You certainly can’t! Now, you alluded to the fact that Jon is very much an in-demand drummer. How will that impact on Meshiaak’s touring aspirations going forward? “To put it in its most basic form: He’s the Meshiaak drummer. At the moment he’s on tour with Anthrax, as a fill in for Charlie Benante. And those dates move from day to day as to what he’s going to do. But we also have the same manager – Tom Maher who manages Anthrax also manages Meshiaak, and he also manages Teramaze now so we’re all sort of parts of one family. So we can tour and organise things under the one roof. It’s the same with the label – Teramaze and Meshiaak are both on Mascot. We had other offers but it made sense to be there. So it’s as good as it can be in terms of trying to schedule things”.
And at least you’ve got one bloke who knows where everyone’s going to be at any given point. “Exactly”.

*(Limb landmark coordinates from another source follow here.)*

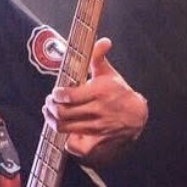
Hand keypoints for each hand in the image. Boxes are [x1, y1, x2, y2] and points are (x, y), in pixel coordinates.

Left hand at [43, 37, 147, 167]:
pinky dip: (67, 140)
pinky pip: (76, 146)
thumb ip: (99, 56)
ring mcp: (97, 128)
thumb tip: (103, 40)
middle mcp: (98, 111)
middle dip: (51, 107)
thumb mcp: (109, 73)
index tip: (55, 93)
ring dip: (52, 120)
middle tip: (49, 102)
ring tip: (51, 113)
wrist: (137, 116)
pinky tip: (65, 130)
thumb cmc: (119, 92)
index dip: (57, 95)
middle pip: (63, 113)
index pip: (70, 96)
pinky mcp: (97, 142)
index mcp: (100, 92)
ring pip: (64, 128)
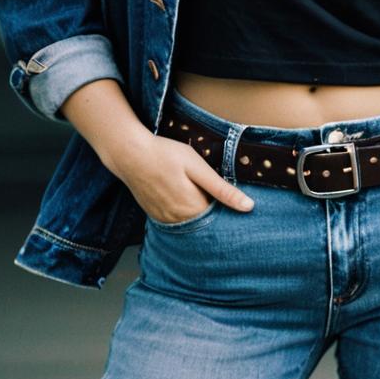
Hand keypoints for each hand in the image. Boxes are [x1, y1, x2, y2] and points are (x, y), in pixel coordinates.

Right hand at [111, 131, 254, 222]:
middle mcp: (179, 220)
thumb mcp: (198, 166)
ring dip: (200, 215)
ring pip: (191, 223)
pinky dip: (185, 214)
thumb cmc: (166, 154)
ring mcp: (165, 219)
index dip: (231, 212)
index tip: (240, 208)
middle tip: (220, 198)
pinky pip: (176, 221)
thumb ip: (222, 189)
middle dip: (216, 215)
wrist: (130, 154)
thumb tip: (249, 206)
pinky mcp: (155, 215)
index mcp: (194, 208)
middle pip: (205, 224)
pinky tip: (186, 198)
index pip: (220, 221)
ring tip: (204, 197)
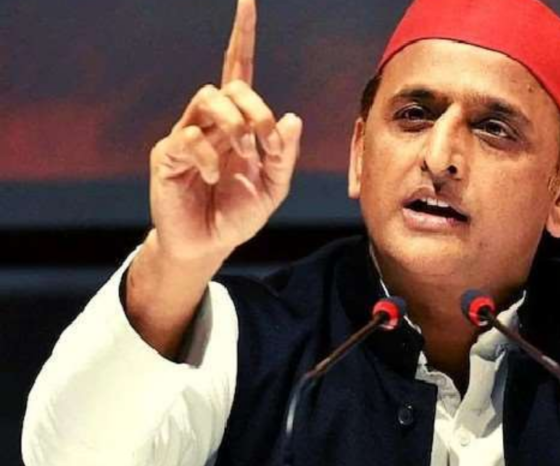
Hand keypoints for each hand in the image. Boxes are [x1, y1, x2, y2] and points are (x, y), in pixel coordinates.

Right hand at [149, 0, 301, 262]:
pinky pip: (187, 135)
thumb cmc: (239, 213)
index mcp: (239, 124)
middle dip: (255, 107)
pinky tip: (214, 176)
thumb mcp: (273, 187)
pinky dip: (208, 155)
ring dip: (235, 124)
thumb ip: (284, 155)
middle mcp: (212, 122)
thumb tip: (290, 117)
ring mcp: (187, 134)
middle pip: (232, 85)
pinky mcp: (167, 154)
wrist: (209, 245)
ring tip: (242, 154)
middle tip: (265, 141)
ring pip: (208, 99)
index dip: (242, 36)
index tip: (247, 1)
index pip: (239, 71)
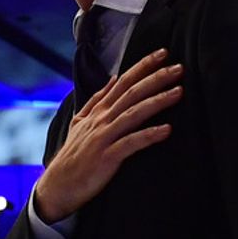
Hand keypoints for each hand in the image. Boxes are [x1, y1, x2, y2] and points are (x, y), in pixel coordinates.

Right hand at [34, 48, 182, 222]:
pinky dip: (149, 135)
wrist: (58, 186)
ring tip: (179, 92)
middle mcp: (101, 120)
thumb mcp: (80, 122)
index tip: (163, 53)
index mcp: (98, 111)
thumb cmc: (73, 156)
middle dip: (156, 78)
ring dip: (157, 102)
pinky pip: (131, 143)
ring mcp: (104, 137)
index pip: (123, 82)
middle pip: (132, 93)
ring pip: (134, 114)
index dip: (143, 66)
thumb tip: (113, 78)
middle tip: (179, 67)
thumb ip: (97, 100)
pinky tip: (167, 130)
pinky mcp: (107, 157)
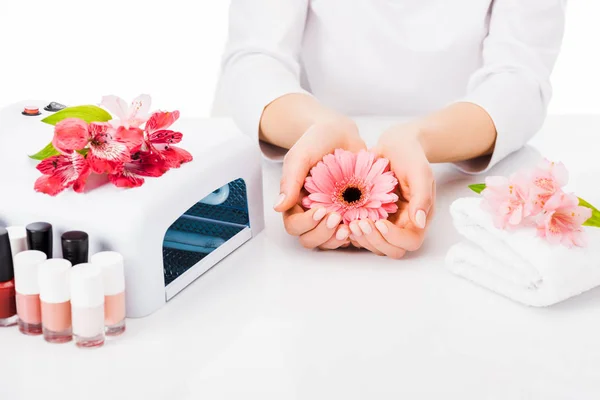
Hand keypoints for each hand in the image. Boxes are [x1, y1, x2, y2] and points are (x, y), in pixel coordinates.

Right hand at [275, 118, 366, 249]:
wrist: (340, 134)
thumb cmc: (316, 142)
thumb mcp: (300, 156)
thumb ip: (290, 181)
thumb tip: (278, 207)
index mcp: (295, 202)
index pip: (294, 226)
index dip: (306, 224)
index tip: (321, 210)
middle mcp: (311, 214)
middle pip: (310, 240)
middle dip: (323, 234)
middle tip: (336, 218)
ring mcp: (330, 216)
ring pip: (329, 242)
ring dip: (338, 239)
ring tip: (351, 226)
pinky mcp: (349, 215)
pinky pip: (350, 234)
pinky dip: (356, 233)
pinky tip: (364, 223)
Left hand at [348, 124, 434, 258]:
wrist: (395, 144)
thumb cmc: (410, 155)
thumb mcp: (420, 172)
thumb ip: (422, 197)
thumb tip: (420, 222)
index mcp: (418, 218)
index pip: (410, 242)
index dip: (394, 238)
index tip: (379, 222)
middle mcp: (402, 224)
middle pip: (391, 249)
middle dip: (374, 240)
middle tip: (359, 224)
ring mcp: (386, 222)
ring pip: (374, 245)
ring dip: (361, 238)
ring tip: (349, 223)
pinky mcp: (371, 217)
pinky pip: (362, 233)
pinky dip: (352, 231)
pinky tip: (342, 219)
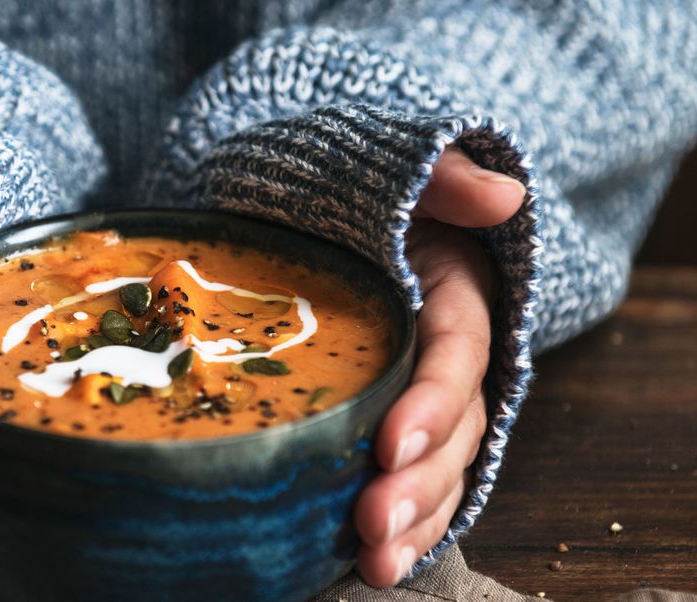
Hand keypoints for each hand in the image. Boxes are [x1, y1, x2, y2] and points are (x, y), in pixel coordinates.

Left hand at [353, 148, 525, 584]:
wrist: (320, 212)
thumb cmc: (353, 191)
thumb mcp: (393, 171)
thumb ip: (441, 178)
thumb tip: (502, 196)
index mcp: (453, 296)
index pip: (454, 355)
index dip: (431, 402)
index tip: (388, 445)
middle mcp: (447, 354)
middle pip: (453, 428)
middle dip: (419, 482)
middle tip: (371, 525)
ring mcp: (422, 393)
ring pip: (439, 466)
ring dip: (413, 519)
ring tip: (373, 563)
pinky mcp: (393, 419)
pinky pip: (412, 476)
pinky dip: (403, 521)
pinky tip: (370, 562)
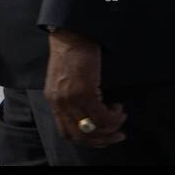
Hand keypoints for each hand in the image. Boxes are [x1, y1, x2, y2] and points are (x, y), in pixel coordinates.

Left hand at [43, 29, 126, 147]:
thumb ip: (71, 98)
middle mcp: (60, 104)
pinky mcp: (84, 92)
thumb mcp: (65, 80)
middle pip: (80, 136)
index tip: (102, 138)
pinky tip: (118, 106)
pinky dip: (114, 116)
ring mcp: (71, 100)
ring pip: (93, 128)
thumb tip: (89, 112)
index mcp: (54, 102)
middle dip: (102, 140)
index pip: (67, 133)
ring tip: (120, 116)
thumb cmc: (71, 52)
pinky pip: (102, 116)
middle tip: (117, 135)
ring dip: (111, 128)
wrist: (71, 34)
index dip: (86, 140)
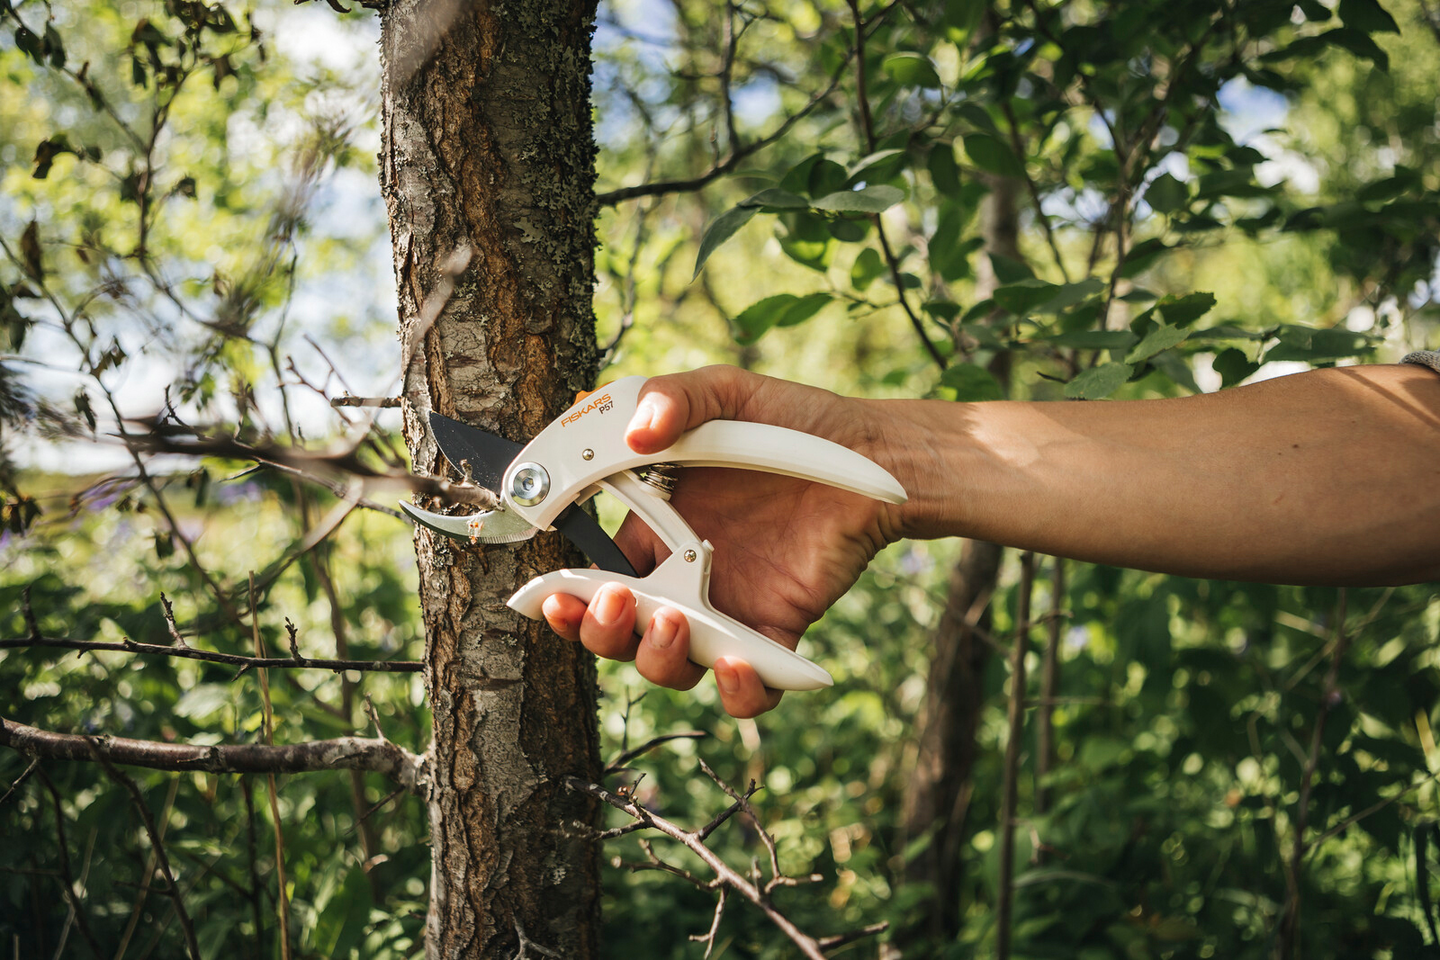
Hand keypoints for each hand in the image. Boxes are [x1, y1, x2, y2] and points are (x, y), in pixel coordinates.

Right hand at [541, 366, 903, 716]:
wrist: (871, 456)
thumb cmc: (795, 424)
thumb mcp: (726, 393)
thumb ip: (675, 398)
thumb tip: (633, 431)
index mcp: (655, 529)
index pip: (592, 577)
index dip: (564, 597)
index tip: (549, 595)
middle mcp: (684, 577)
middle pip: (620, 633)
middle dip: (600, 633)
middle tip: (614, 603)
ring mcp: (728, 609)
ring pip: (672, 666)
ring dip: (655, 659)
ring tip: (670, 621)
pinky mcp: (776, 631)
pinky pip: (751, 689)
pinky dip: (738, 694)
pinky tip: (734, 665)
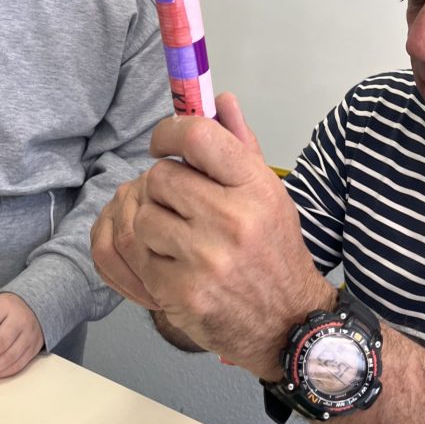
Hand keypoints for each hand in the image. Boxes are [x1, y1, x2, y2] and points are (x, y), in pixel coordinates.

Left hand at [91, 93, 259, 307]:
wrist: (287, 325)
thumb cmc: (274, 252)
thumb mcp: (269, 193)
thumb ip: (240, 144)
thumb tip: (220, 99)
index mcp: (256, 188)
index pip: (199, 137)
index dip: (169, 133)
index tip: (163, 144)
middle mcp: (232, 220)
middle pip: (160, 177)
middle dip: (160, 186)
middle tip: (174, 200)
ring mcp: (204, 260)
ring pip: (142, 216)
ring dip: (150, 222)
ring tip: (173, 234)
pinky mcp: (180, 294)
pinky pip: (137, 257)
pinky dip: (148, 257)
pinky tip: (171, 262)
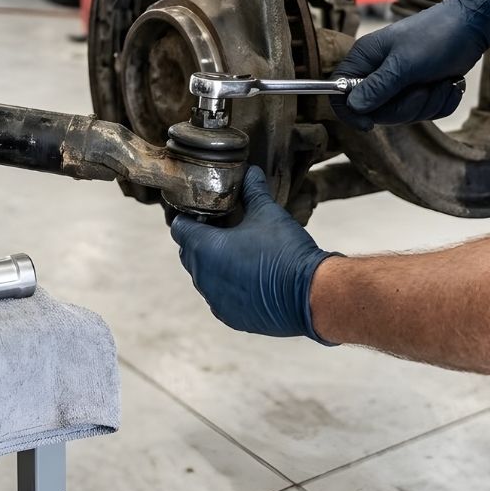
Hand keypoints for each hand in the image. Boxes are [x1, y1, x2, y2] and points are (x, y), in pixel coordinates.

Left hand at [170, 167, 336, 340]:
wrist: (310, 294)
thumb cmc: (285, 251)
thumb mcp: (267, 213)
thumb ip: (253, 191)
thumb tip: (250, 173)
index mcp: (205, 248)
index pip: (179, 228)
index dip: (189, 217)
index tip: (205, 213)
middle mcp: (203, 277)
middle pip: (189, 252)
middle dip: (201, 240)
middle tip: (223, 228)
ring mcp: (215, 299)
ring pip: (203, 277)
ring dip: (213, 264)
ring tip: (237, 252)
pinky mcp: (230, 317)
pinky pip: (218, 297)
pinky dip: (227, 286)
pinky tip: (247, 277)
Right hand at [332, 0, 489, 129]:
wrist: (472, 28)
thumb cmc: (436, 36)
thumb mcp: (405, 63)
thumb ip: (378, 87)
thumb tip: (354, 106)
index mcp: (364, 59)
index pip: (339, 91)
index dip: (349, 111)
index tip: (369, 124)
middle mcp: (376, 72)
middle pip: (375, 111)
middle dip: (405, 107)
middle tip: (423, 89)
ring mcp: (397, 83)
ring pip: (401, 115)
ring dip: (427, 104)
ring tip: (440, 82)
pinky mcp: (417, 90)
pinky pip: (422, 114)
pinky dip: (439, 103)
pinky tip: (448, 84)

The press release that came with the album singles out Metallica, Megadeth, Slayer and Machine Head as influences; Given what you’ve already said about fashioning the band from your early influences sonically, would you say those four bands form the cornerstones of Meshiaak’s sound? “Yes and no. For me early Metallica and Megadeth are what I first started learning to play – Master of Puppets and Rust in Peace, and it’s the same for Danny. But we didn’t go back and listen to those albums, we wanted songs that had that energy and initial excitement to them. For me writing and producing the album, I had to put my metal hat on as opposed to my prog hat. Both our styles come from that era, but we’re very different players so we were almost judging each other’s parts. He would hear a riff and add a tail to it, or he’d hear something else and say ‘there’s too many notes!’ Listen to the album – I Am Among You is more me, whereas Danny is more something like Chronicles of the Dead. That’s how it came together. It’s quite a natural process which is really cool”.
So when are we going to be seeing you live in Australia? “Realistically we’re going to be playing overseas first rather than Australia, because that’s where the opportunities are. If we play in Australia it will probably be on the back of touring with Anthrax or someone like that, and how it ties in with Jon.”